BASIC trust (not to be confused with the new whizzo NHS administrative

variety) is the principal contractual relationship between patient and

doctor, which is why the unfortunate Brian MacKinnon was given the elbow

by Dundee University, but the puzzling feature of the whole affair was

his zeal to study medicine.

Are there similar obsessions, we wonder, for law or accountancy

degrees? It was the second public exposure of Glasgow's medical faculty,

following the challenge to its admissions policy at the Court of Session

in August.

Failure at Edinburgh's medical school, however, naturally selects one

for a proper job and real fame. You only have to look at that Charlie

Darwin, best known for his Aussie pop-star biography, the Origin of the

Bee Gees.

Enterprise zone

* INTENSE media interest is what we hacks euphemistically call it. It

translates to having assorted raincoats camping outside, endless flash

guns, and strange notes through the letter box offering untold wealth.
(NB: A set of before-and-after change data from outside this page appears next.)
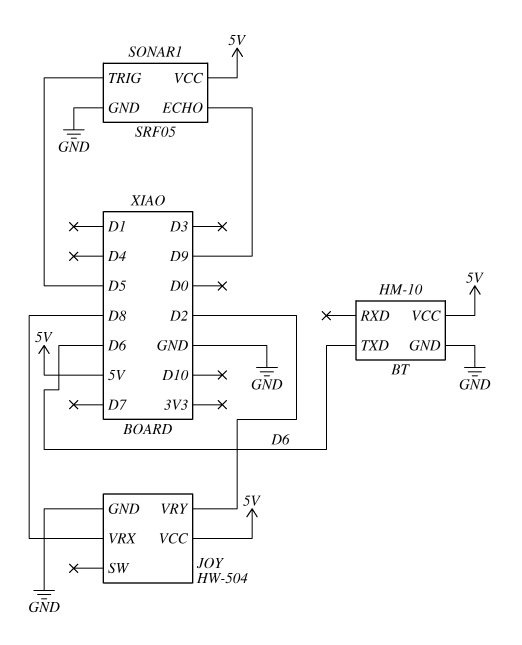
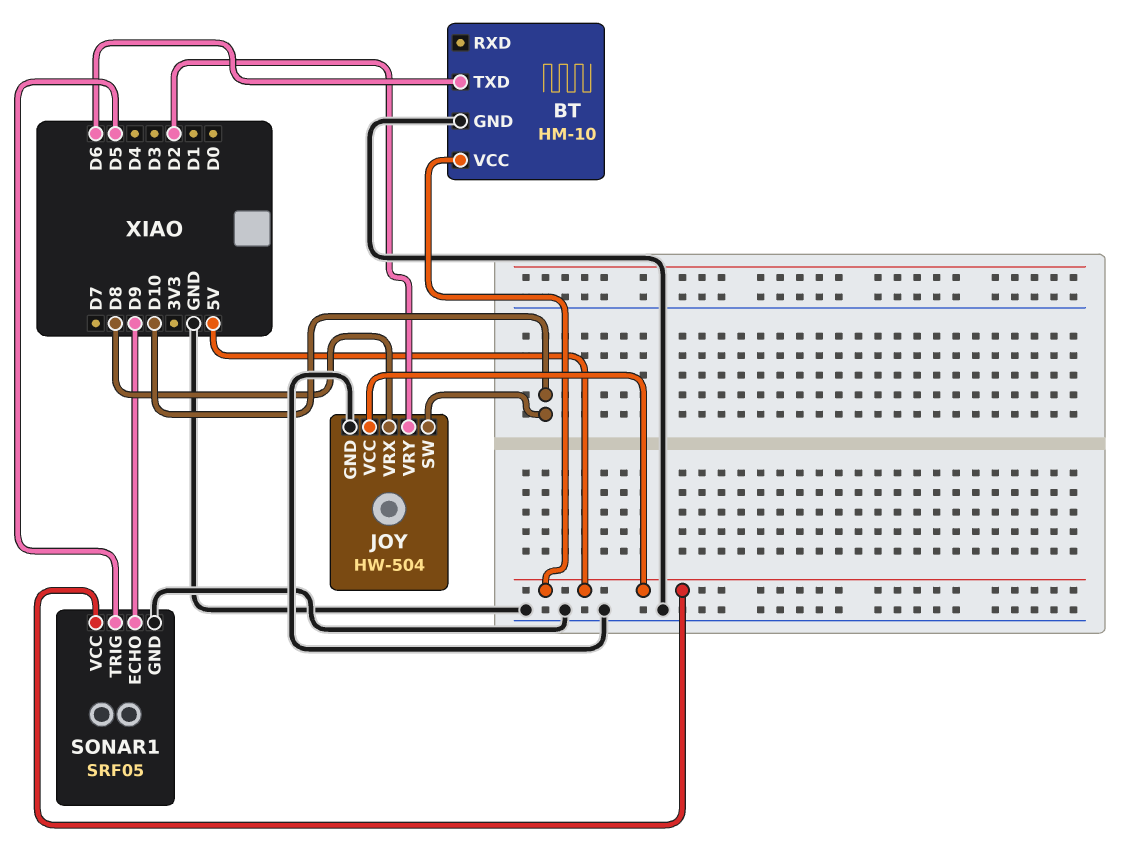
JOY pin SW: none -> D10

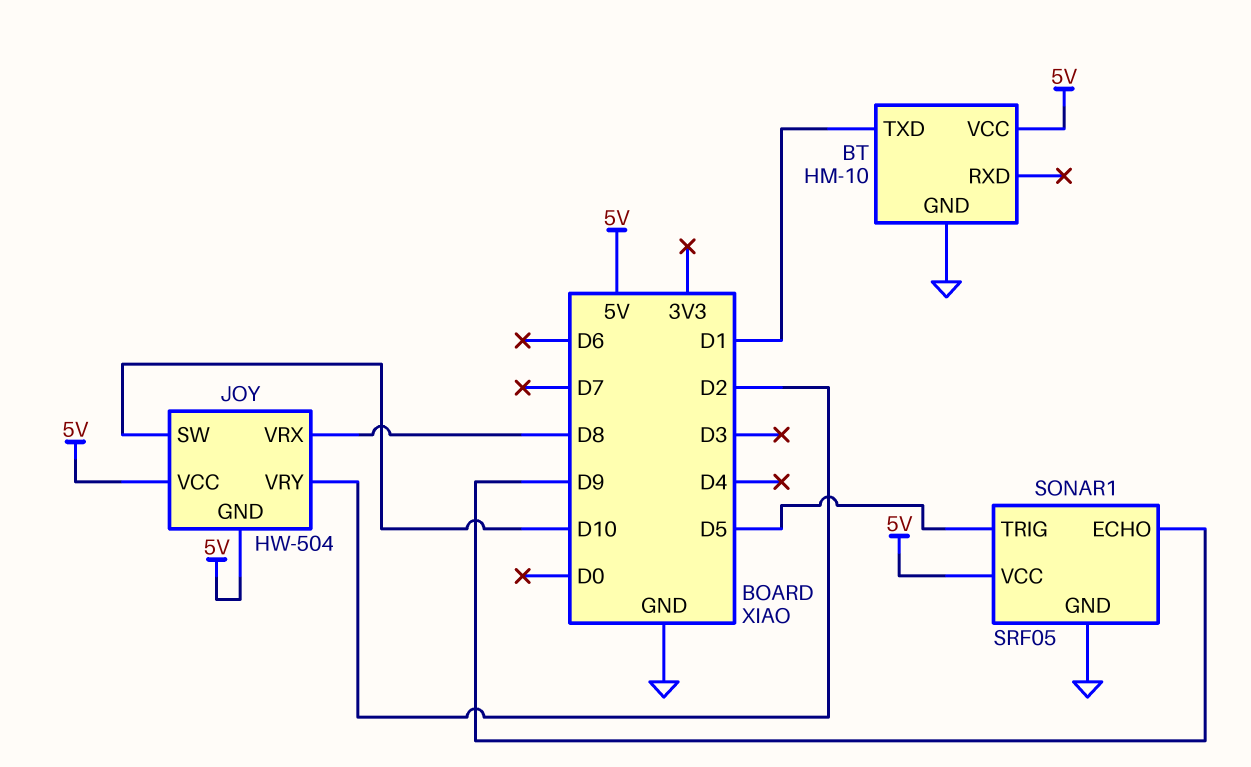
BT pin TXD: D6 -> D1
JOY pin GND: GND -> 5V

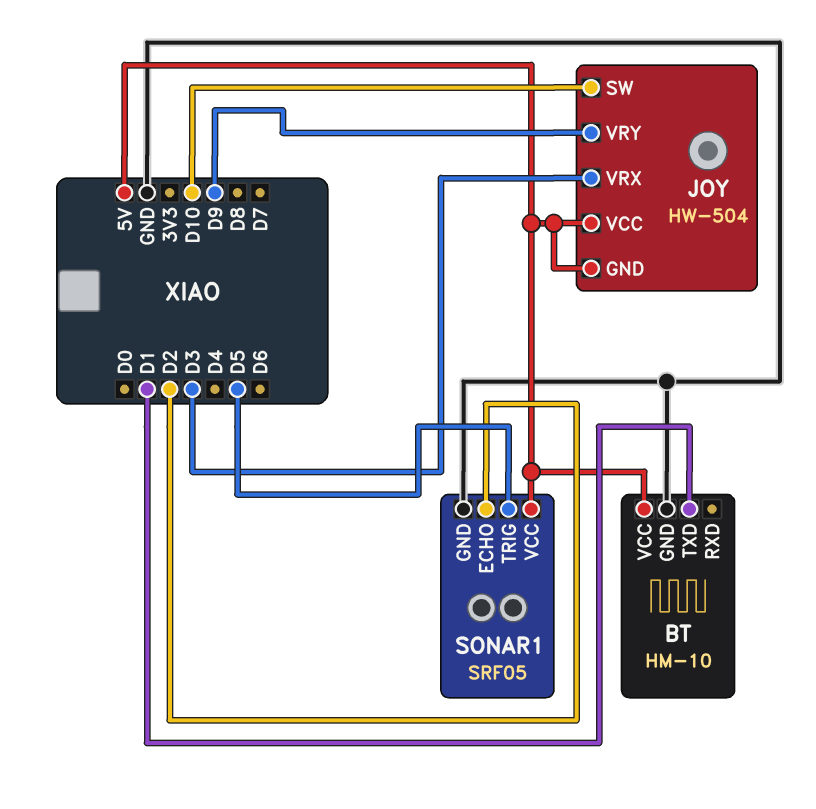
JOY pin VRX: D8 -> D3
JOY pin VRY: D2 -> D9
SONAR1 pin ECHO: D9 -> D2

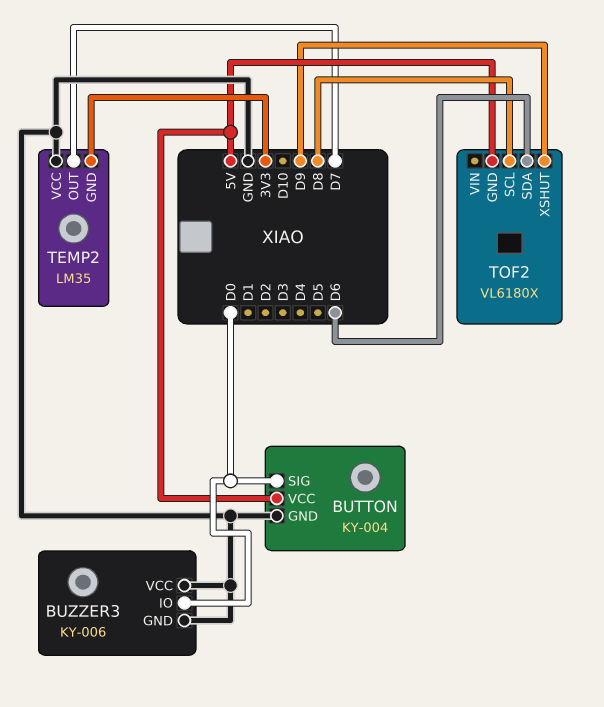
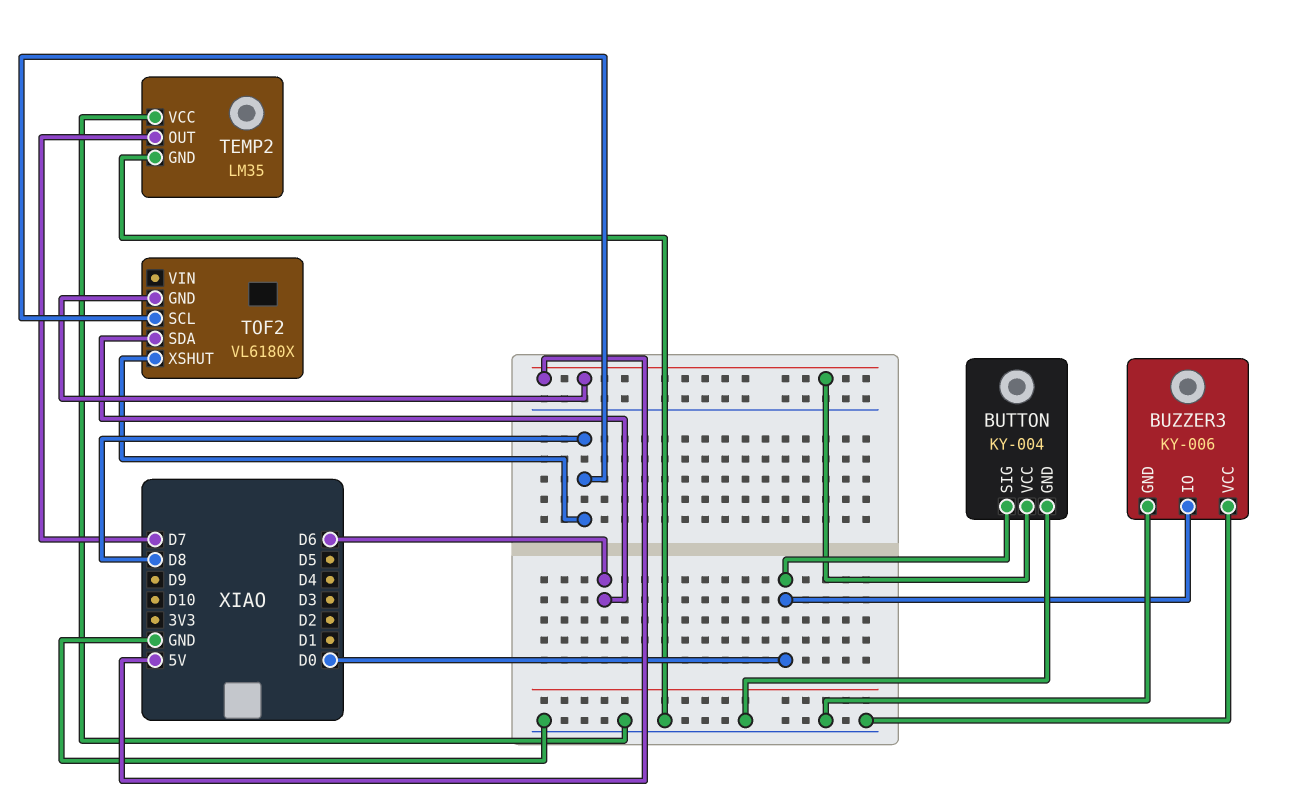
TEMP2 pin GND: 3V3 -> GND
TOF2 pin XSHUT: D9 -> D8

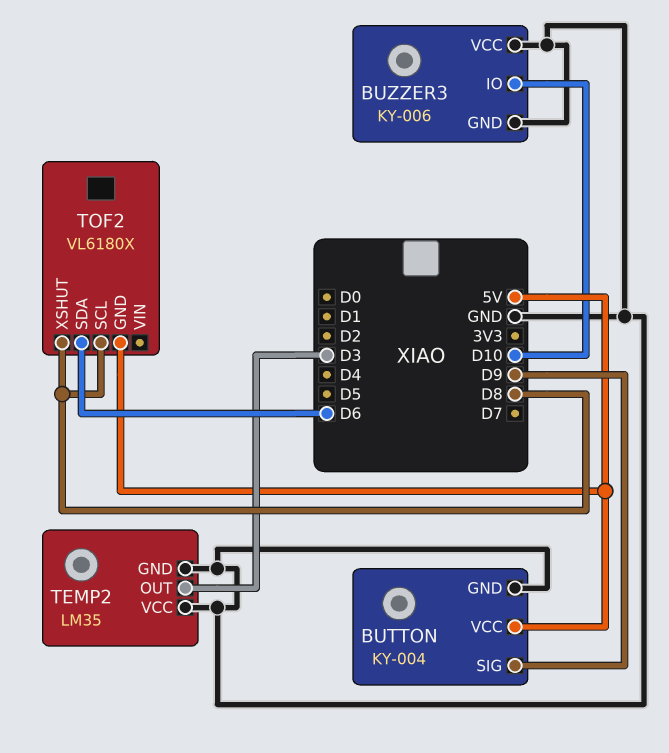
BUTTON pin SIG: D0 -> D9
BUZZER3 pin IO: D0 -> D10
TEMP2 pin OUT: D7 -> D3

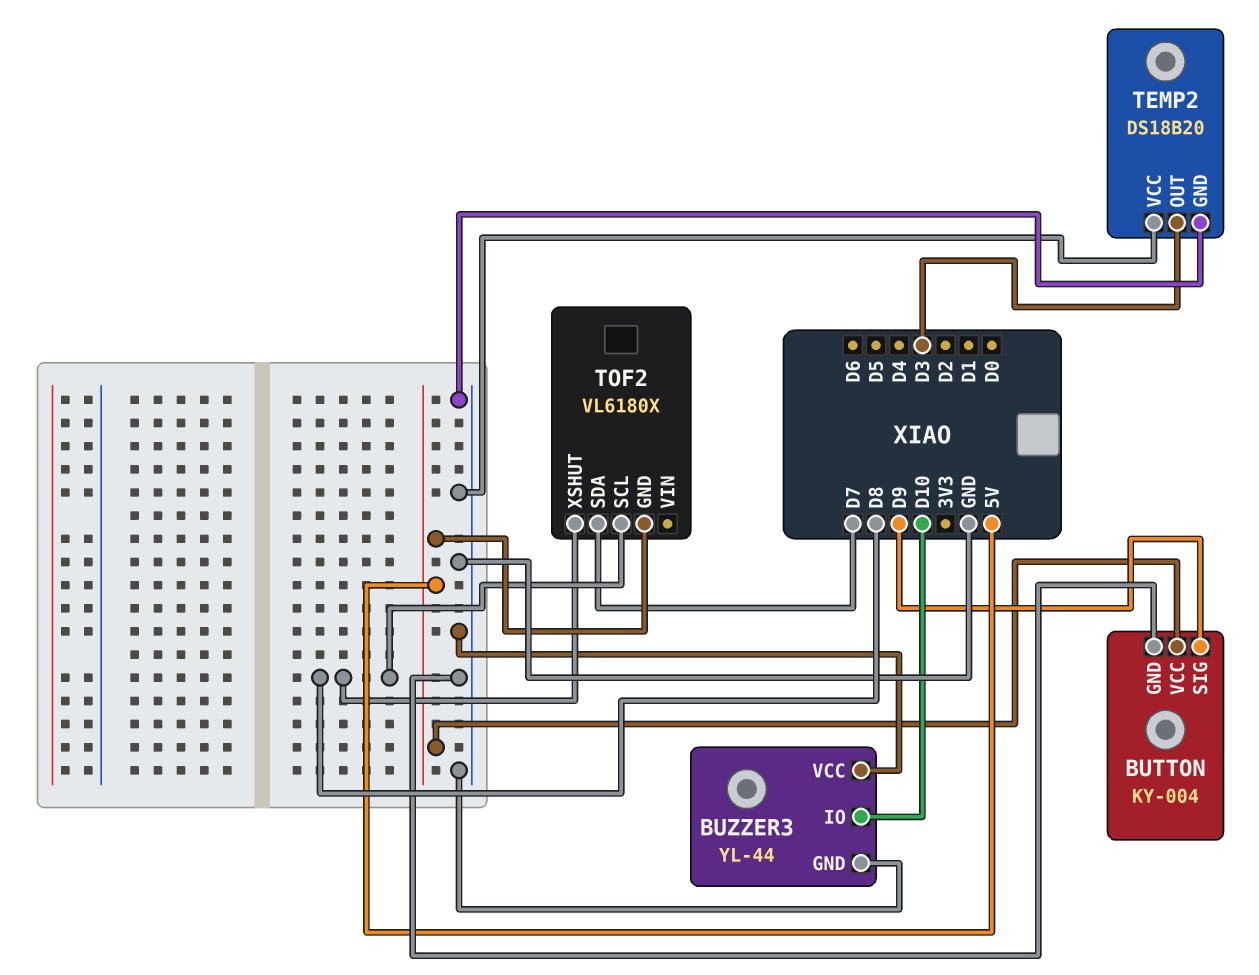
BUZZER3: KY-006 -> YL-44
TEMP2: LM35 -> DS18B20
TOF2 pin SDA: D6 -> D7

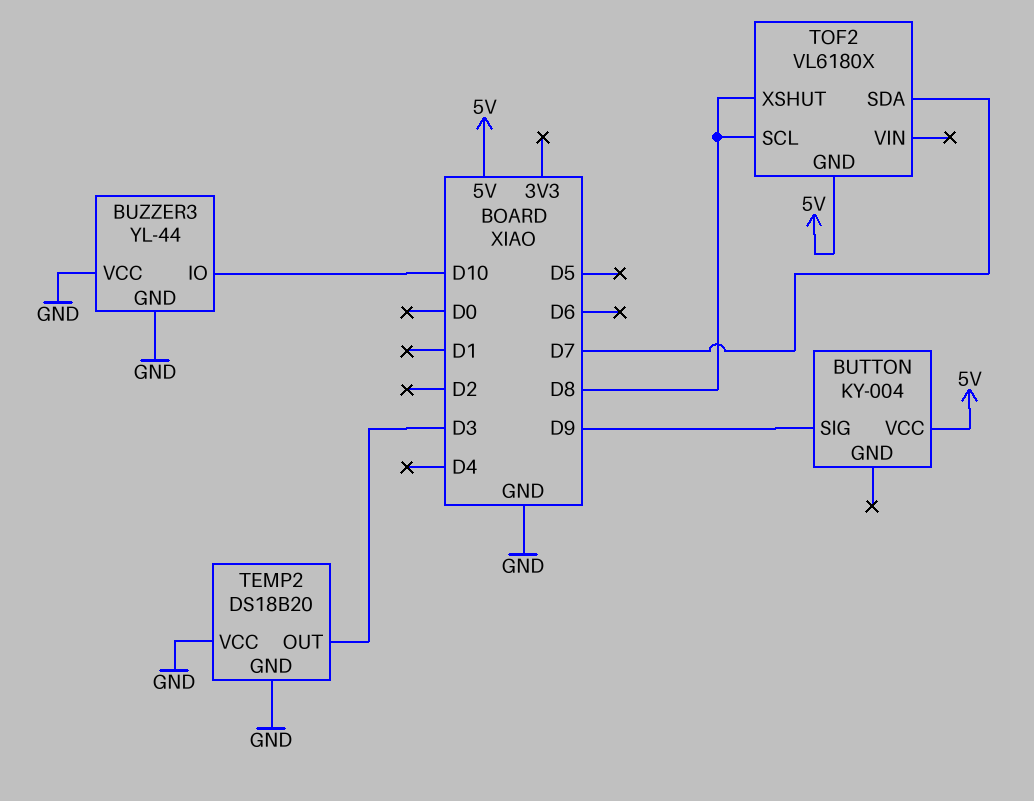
BUTTON pin GND: GND -> none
It either illustrates our lack of an adequate privacy law or the

downside of having a free and unbridled press.

At least it gave opportunities for the enterprise culture,

particularly among younger children, who were being offered fivers by

Her Majesty's Press in exchange for any titbits on you know who. Trouble

was that he'd left the school before they had even started. Twice, in


Nero me impune

* STILL on the medico-training theme, by far the best put-down last

week was from Dr Ian Banks plugging the BMA's argument on why fewer

doctors were volunteering for general practice. ''This is a Government

which works on the maxim: when in Rome, burn it.''

But Ian's media skills are well honed . . . he worked as a TV repair

man in Liverpool for many years before jacking it in to study medicine.

Try winning

* INTERNATIONAL rugby referee Ray Megson is also one of Edinburgh's

best-known solicitors. For many years his firm has been known simply as

Megson and Co, but now he has been joined by a new partner, Peter

Winning. With commendable modesty, Mr Megson thought it would be

slightly presumptious, if not tempting fate, to call the new partnership

Megson Winning. Even so, Winning Megson has a quite a ring to it. Let's

hope the firm lives up to its name.

Rambling routes

* WHERE would we be without judges who had never heard of the Rolling

Stones or think that the rhythm method is making love to the sound of

the James Last Orchestra?

Lord Allanbridge is the latest among Her Majesty's Judiciary to have

trouble with the vernacular, dealing with a case of assault from

Bathgate where four of the lieges emerged from a pub to be confronted

with another group of four.

The witness said that in the course of a conversation between the two

groups, the question was posed ''Do you want a rumble?'' Lord

Allanbridge interrupted to urge the witness to speak more clearly as

both he and the shorthand writer had to take notes of the evidence.

''Now you say they were inviting you for a ramble,'' his Lordship

resumed. The witness explained that the proposal involved a punch-up,

rather than a gentle stroll in the Bathgate hills.